* _Listed entries_
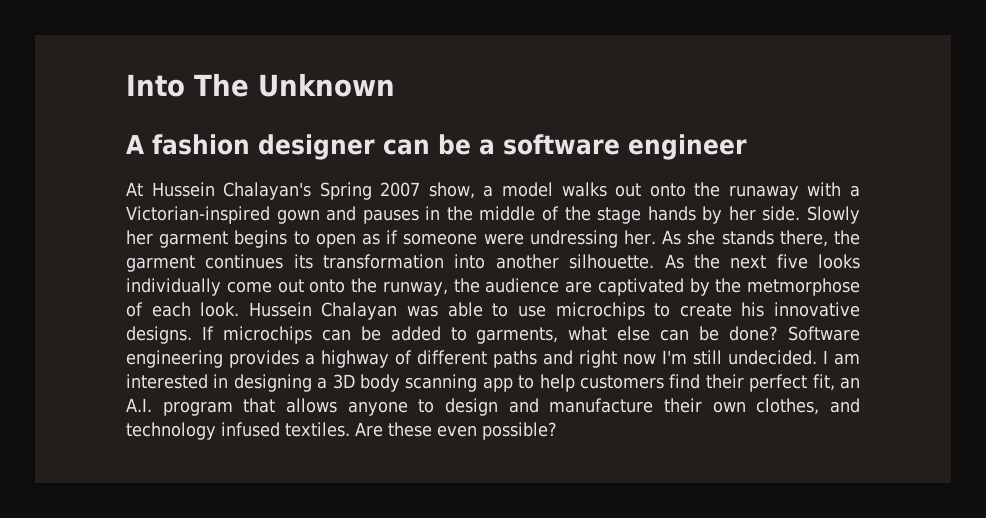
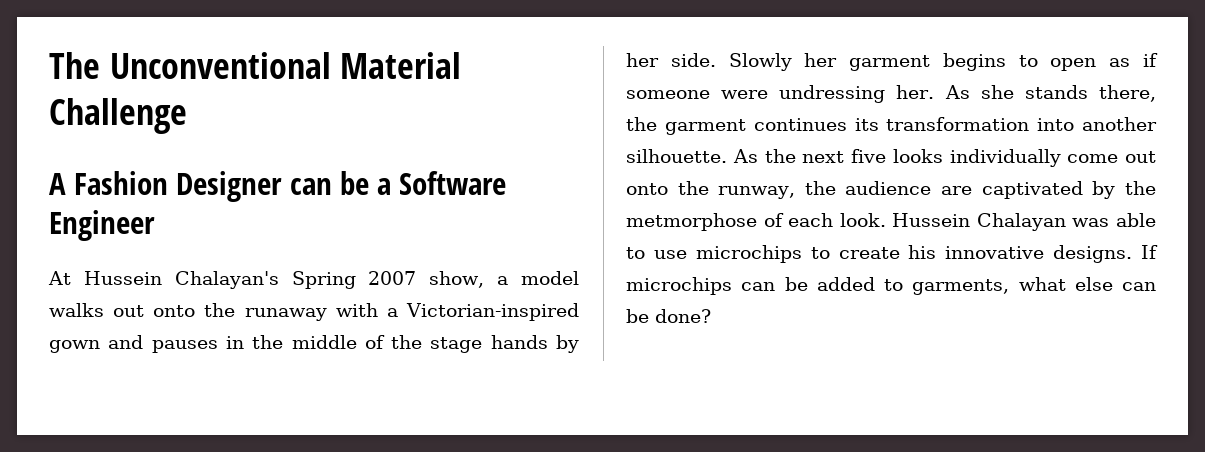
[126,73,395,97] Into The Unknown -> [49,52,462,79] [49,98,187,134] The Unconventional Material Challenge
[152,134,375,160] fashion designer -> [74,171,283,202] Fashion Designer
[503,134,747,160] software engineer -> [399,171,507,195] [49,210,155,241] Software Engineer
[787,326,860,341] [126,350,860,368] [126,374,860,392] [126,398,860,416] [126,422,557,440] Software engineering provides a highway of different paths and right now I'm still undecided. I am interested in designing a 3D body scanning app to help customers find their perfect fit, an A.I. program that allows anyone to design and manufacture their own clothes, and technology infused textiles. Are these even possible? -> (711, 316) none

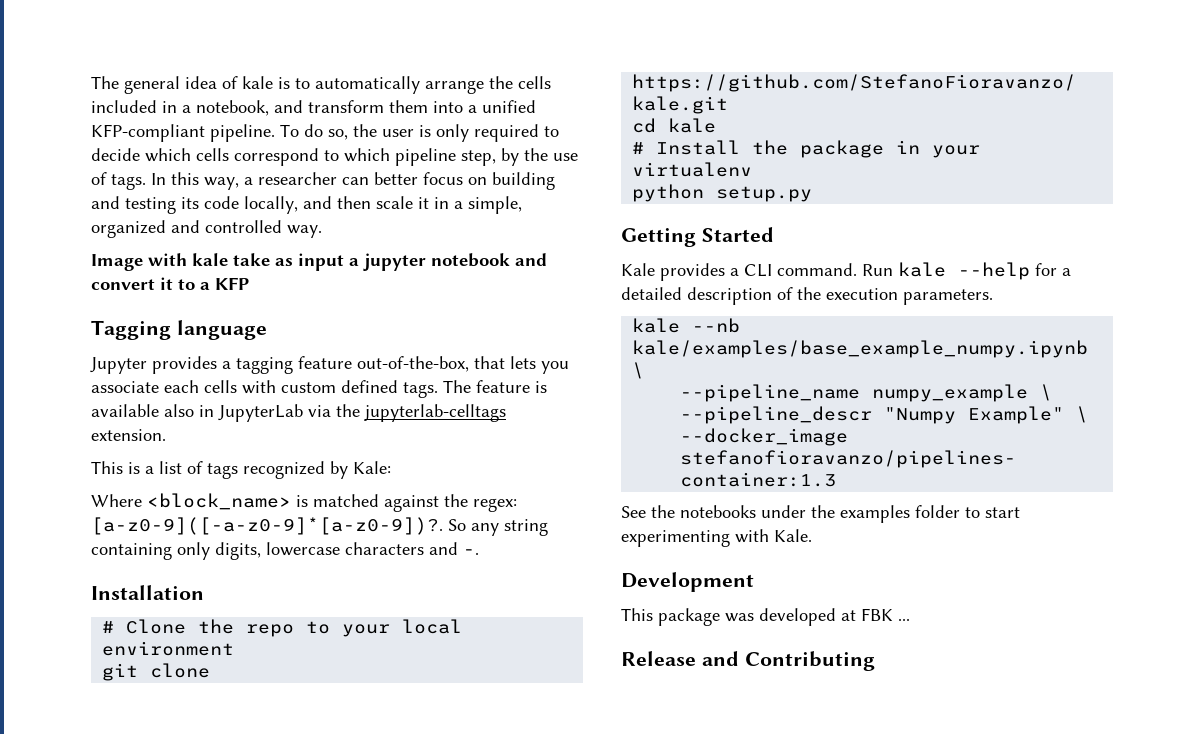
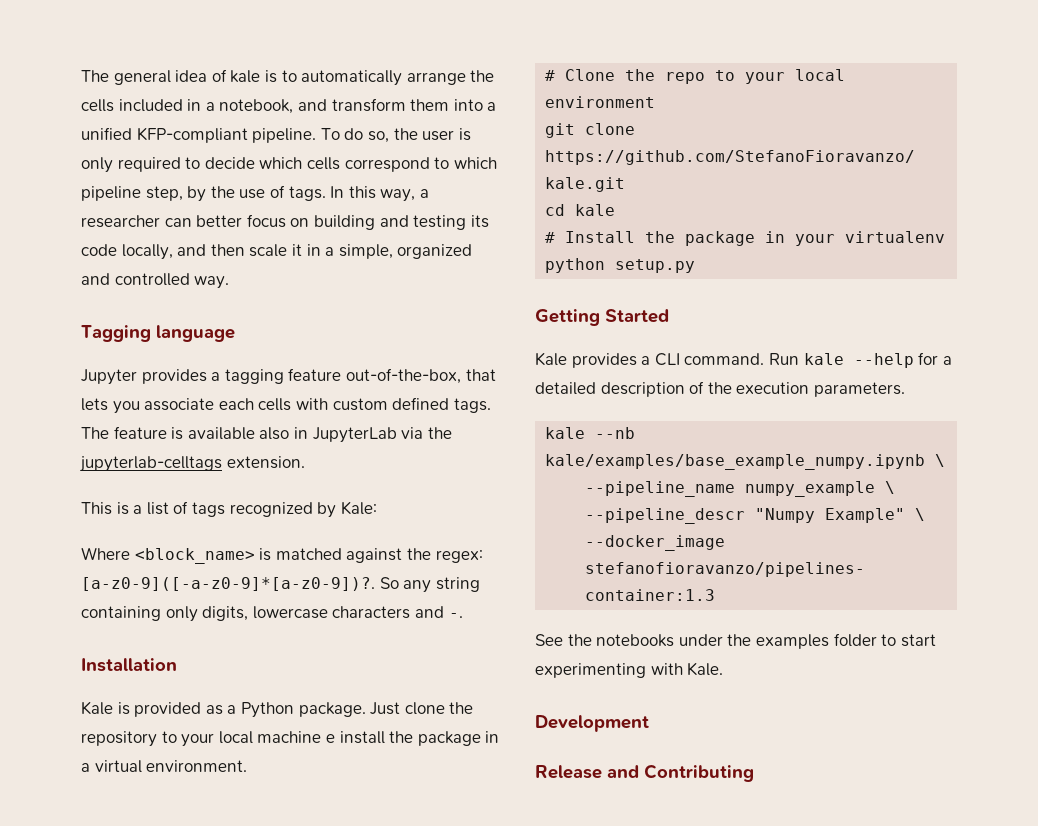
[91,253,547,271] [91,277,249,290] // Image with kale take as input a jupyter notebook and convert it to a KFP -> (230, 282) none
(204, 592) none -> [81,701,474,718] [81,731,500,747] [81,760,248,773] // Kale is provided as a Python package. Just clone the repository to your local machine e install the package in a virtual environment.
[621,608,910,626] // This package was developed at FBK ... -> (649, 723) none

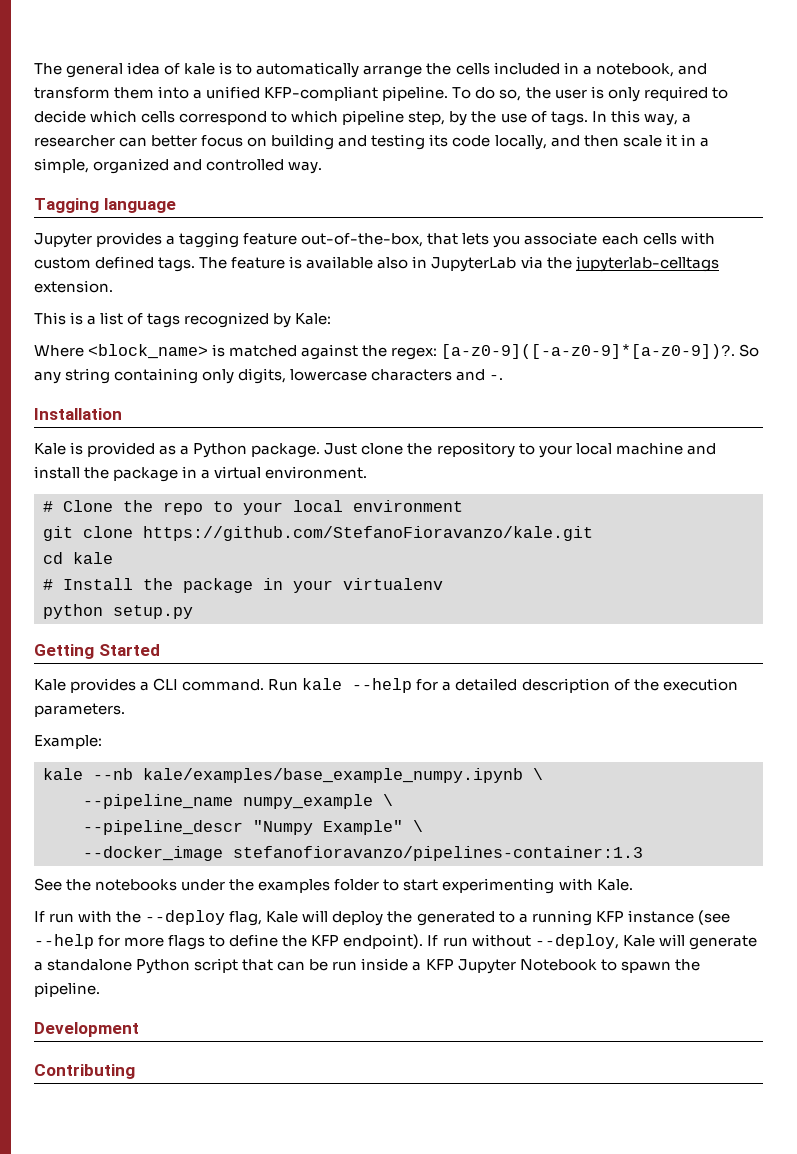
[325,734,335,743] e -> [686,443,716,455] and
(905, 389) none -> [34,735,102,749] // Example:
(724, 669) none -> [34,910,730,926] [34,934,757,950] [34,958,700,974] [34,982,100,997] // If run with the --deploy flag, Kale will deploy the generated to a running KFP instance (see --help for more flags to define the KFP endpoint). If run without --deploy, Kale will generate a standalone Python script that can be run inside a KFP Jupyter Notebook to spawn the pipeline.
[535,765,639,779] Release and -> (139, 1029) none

* _Task statement_
Copy out, in full, each line above that has the word "with" in it.

* _Response area_
[91,253,547,271] [91,277,249,290] // Image with kale take as input a jupyter notebook and convert it to a KFP -> (230, 282) none
(724, 669) none -> [34,910,730,926] [34,934,757,950] [34,958,700,974] [34,982,100,997] // If run with the --deploy flag, Kale will deploy the generated to a running KFP instance (see --help for more flags to define the KFP endpoint). If run without --deploy, Kale will generate a standalone Python script that can be run inside a KFP Jupyter Notebook to spawn the pipeline.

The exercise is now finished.